The Peoene (Peony), also known as the Sint-Jansgilde (Guild of St John), was a chamber of rhetoric dating back to the 15th century in Mechelen.

==History==
The oldest mention of the Peoene is in a city accounts book from 1472. The guild took part in landjuweel competitions in Leuven (1478), Antwerp (1496), Herentals (1510), Leuven (1518), Diest (1521), Brussels (1532), Antwerp (1561), and Brussels (1562). The guild hosted such competitions in Mechelen in 1515 and 1535.

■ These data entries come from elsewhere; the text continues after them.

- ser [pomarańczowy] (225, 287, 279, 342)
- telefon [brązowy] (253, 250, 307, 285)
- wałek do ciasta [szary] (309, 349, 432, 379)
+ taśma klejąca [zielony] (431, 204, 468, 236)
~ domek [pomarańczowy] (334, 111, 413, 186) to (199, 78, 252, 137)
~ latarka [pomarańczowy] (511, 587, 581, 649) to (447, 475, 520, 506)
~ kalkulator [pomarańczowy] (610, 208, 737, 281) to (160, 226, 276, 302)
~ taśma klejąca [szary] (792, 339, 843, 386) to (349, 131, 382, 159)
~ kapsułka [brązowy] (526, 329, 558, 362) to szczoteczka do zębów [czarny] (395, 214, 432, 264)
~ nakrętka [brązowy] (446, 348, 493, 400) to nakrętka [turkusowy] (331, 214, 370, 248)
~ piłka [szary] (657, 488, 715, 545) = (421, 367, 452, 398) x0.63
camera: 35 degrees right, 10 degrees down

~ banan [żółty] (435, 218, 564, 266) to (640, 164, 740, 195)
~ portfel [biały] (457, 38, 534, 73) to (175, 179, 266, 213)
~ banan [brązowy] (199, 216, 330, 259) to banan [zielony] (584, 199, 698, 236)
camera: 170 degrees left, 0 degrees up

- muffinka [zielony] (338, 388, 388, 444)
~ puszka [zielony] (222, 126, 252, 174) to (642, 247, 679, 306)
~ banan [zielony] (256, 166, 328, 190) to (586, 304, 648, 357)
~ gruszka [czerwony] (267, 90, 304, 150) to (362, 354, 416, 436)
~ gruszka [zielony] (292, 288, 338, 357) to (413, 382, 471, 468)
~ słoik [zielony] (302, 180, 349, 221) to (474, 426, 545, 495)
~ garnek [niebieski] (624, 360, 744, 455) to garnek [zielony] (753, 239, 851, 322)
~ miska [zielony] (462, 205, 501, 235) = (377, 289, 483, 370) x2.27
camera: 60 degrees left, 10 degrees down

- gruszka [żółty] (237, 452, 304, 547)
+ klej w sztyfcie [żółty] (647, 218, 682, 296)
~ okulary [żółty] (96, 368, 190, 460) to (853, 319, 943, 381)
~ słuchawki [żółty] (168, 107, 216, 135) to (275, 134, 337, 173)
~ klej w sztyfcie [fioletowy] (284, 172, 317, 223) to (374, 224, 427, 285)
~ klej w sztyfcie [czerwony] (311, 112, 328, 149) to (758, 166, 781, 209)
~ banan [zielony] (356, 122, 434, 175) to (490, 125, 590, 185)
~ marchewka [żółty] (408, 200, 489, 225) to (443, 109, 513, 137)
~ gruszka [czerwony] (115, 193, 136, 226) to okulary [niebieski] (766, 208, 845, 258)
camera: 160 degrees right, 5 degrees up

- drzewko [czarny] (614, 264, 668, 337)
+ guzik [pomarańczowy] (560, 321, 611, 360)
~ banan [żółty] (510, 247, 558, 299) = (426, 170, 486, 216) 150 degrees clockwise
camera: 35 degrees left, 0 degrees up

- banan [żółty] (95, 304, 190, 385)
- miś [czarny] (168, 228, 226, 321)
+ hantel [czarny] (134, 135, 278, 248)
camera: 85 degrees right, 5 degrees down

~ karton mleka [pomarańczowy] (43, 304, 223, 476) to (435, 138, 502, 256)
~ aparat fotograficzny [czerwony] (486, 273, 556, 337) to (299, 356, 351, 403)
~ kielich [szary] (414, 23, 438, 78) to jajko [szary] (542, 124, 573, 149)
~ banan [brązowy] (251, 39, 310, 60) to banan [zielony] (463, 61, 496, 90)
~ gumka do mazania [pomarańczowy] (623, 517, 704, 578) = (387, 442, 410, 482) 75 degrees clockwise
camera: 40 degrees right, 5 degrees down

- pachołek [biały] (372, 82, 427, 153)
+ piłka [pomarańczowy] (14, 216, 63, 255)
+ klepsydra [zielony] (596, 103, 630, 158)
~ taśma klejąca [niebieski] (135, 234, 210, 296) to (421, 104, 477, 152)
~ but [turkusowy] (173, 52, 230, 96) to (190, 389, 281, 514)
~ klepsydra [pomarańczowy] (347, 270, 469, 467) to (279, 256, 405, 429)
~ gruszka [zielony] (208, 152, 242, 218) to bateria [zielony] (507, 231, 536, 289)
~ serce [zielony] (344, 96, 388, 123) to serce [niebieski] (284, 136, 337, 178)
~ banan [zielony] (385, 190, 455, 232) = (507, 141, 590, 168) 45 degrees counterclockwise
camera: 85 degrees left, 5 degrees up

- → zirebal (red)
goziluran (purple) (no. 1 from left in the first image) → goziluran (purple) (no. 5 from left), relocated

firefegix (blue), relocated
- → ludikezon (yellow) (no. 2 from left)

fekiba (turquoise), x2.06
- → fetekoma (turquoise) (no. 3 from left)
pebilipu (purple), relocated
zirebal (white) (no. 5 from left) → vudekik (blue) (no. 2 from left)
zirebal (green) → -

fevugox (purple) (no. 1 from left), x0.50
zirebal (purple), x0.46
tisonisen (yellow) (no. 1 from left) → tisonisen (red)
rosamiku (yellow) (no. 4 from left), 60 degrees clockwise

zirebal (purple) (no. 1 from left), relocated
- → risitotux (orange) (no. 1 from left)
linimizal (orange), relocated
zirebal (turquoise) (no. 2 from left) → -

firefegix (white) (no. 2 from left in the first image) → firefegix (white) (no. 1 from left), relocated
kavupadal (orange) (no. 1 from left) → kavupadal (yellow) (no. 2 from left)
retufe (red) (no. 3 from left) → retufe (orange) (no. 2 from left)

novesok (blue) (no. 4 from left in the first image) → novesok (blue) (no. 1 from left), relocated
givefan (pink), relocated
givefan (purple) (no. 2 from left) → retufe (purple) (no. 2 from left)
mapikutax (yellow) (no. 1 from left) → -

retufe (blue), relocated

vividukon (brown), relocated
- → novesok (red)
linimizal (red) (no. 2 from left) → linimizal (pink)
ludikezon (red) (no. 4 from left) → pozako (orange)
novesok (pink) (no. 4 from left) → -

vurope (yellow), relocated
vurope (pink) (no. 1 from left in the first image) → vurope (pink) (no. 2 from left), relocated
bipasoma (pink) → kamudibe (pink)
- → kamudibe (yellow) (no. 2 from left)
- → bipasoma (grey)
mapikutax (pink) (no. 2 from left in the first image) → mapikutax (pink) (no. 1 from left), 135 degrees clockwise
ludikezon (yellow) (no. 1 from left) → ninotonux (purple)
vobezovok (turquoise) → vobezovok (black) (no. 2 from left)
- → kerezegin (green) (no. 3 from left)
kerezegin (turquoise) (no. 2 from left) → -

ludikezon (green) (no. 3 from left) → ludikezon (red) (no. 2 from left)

Activities were suspended in 1585, in the midst of the Habsburg reconquest of the Spanish Netherlands. An application to recommence activities in 1593 was rejected, but in 1617 the chamber received a charter from the Archdukes Albert and Isabella.

A rhetoric competition drawing participants from across the Low Countries was hosted by the Peoene in Mechelen on 3 May 1620. Plays written by the guild's dean, the silversmith Jan Thieullier, and factor, Hendrik Faydherbe, were performed to entertain the participants. The entertainments, together with the entries to the competition, were published by Henry Jaye, printer to the city, in a luxury volume entitled De schadt-kiste der philosophen ende poeten.

The guild was suppressed in 1795, during the French occupation, but was refounded in 1858.